Godkin: Education in Ireland

Pdf Godkin, James. Education in Ireland: its history, institutions, systems, statistics, and progress, from the earliest times to the present. Dublin: Alexander Thom, 1862.
Size: 25.5M bytesModified:  3 April 2009, 16:56

James Godkin (1806–79), born in Gorey, Co. Wexford, was an Irish author and journalist. He had a strong interest in religion and religious matters. While it has been suggested that he may have formerly being a Catholic, in 1934 he became a minister of the Congregational Church, Armagh. In 1938 he founded the Christian Patriot, a weekly newspaper, in Belfast. While the publication covered national and international affairs, its true aim was the reconciliation of catholic and protestant.

His involvement in political protest led him to write his prize-winning essay “The Rights of Ireland” exploring the possibility of re-establishing an independent Irish parliament. The essay was published as part of the collection Essays on the Repeal of the Union (1845) by James Duffy.

In 1848 he formally left the ministry, becoming editor of the Dublin Daily Express as well as the Dublin correspondent for the London Times.

In 1850 he was active on behalf of the Tenant League, becoming increasingly interested in the land question. In 1869 he travelled widely in Ulster and the south of Ireland, making observations and testing public opinion on the system of landholding in different parts of the country.

Godkin’s writings on ecclesiastical and land questions were widely read and influential.

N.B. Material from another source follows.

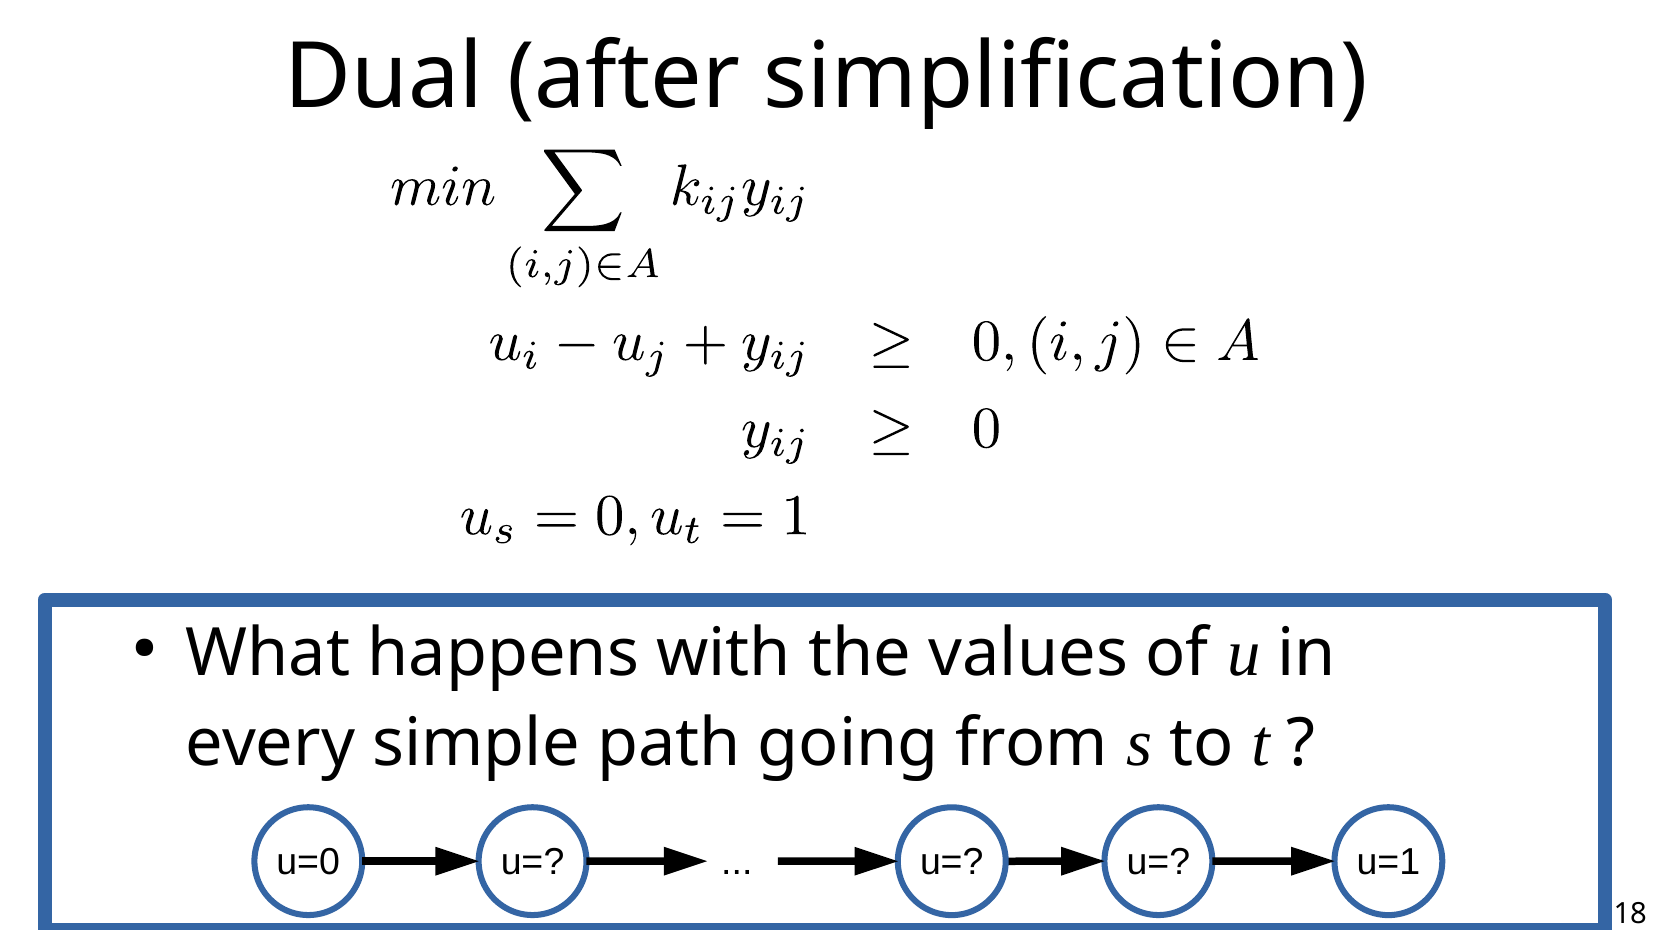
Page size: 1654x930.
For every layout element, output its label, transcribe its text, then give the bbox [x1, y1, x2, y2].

With the publication of The Land-war in Ireland (1870) Godkin put forward the view that the way to resolve the unrest lay in the implementation of Gladstone's land bill.

A Handbook of the Education Question: Education in Ireland; its history, institutions, systems, statistics, and progress, from the earliest times to the present was published in 1862. It traces a history of education in Ireland from ancient to modern times. It also provides important details regarding the educational institutions and structures in place during this period of Irish history, including information on schools, universities and boards of education.